----- Dataset extract -----

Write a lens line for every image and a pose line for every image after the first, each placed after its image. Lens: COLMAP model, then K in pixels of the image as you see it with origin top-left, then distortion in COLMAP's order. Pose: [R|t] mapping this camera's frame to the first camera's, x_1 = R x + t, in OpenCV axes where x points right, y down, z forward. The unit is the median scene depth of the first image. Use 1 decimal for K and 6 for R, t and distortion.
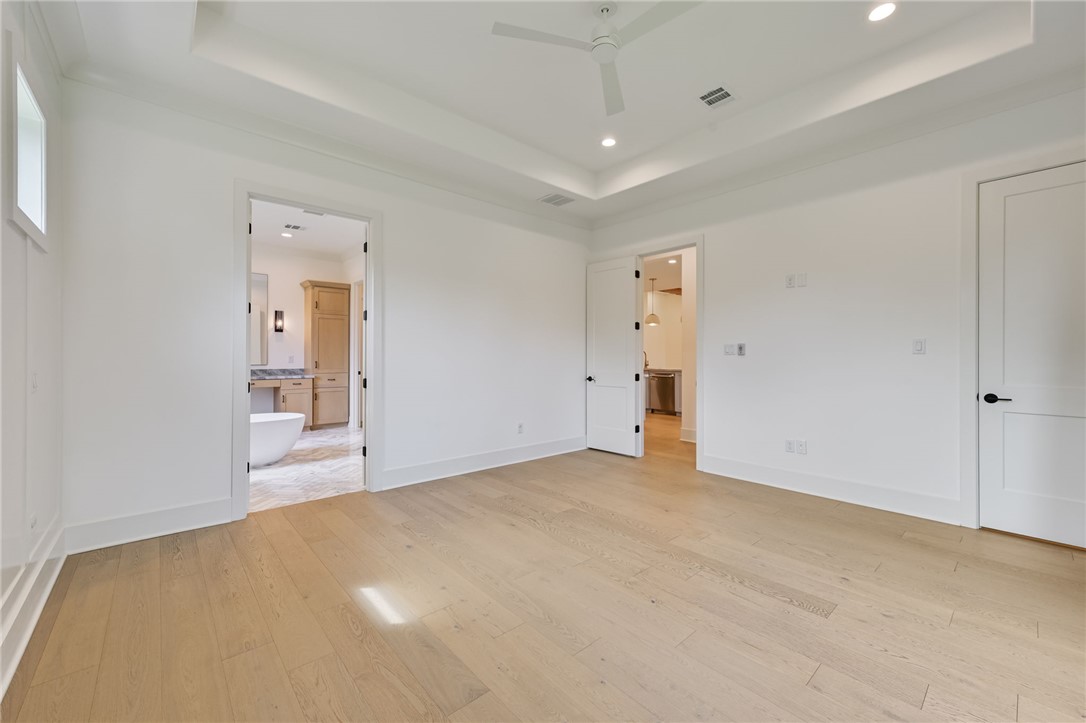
lens RADIAL K [[426.4, 0, 542.4], [0, 426.4, 358.9], [0, 0, 1]] dist [0.011676, 0.000197]
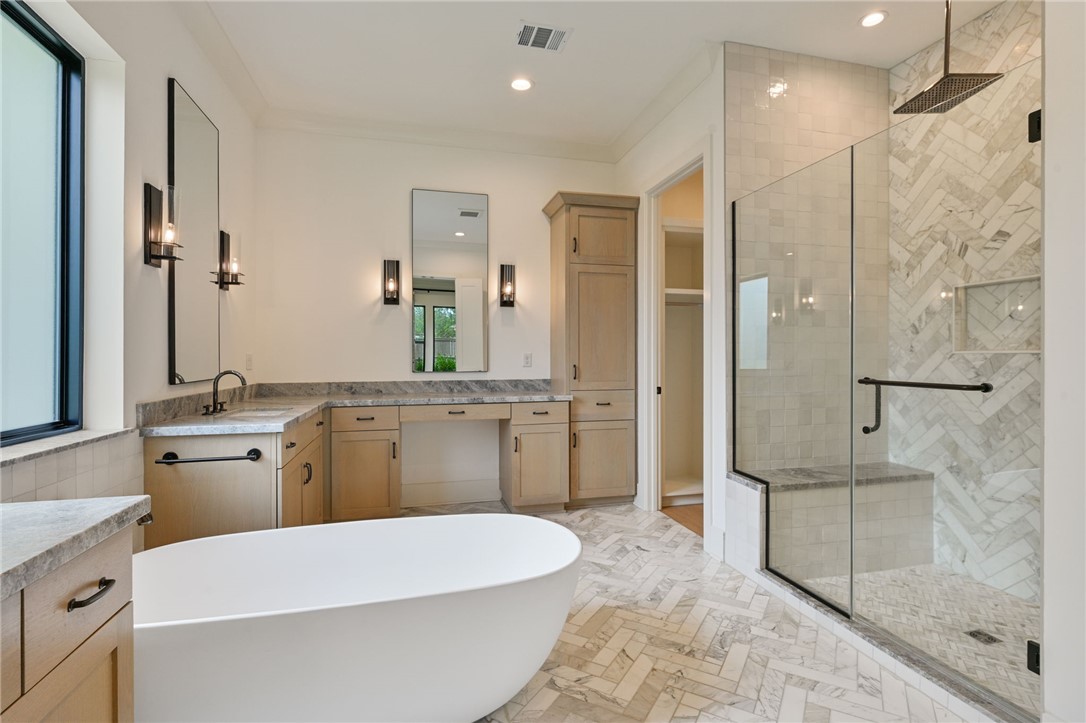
lens RADIAL K [[503.5, 0, 545.4], [0, 503.5, 359.5], [0, 0, 1]] dist [-0.013571, 0.000168]
pose [[0.888842, -0.003151, -0.458203, -0.302965], [0.005303, 0.999980, 0.003409, -0.002238], [0.458183, -0.005460, 0.888841, 0.491735]]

-----

◆ Work instruction ◆
From start to finish, output the listing exactly, but omit its pictures.

◆ Task answer ◆
Write a lens line for every image and a pose line for every image after the first, each placed after its image. Lens: COLMAP model, then K in pixels of the image as you see it with origin top-left, then distortion in COLMAP's order. Pose: [R|t] mapping this camera's frame to the first camera's, x_1 = R x + t, in OpenCV axes where x points right, y down, z forward. The unit is the median scene depth of the first image. Use 1 decimal for K and 6 for R, t and distortion.
lens RADIAL K [[426.4, 0, 542.4], [0, 426.4, 358.9], [0, 0, 1]] dist [0.011676, 0.000197]
lens RADIAL K [[503.5, 0, 545.4], [0, 503.5, 359.5], [0, 0, 1]] dist [-0.013571, 0.000168]
pose [[0.888842, -0.003151, -0.458203, -0.302965], [0.005303, 0.999980, 0.003409, -0.002238], [0.458183, -0.005460, 0.888841, 0.491735]]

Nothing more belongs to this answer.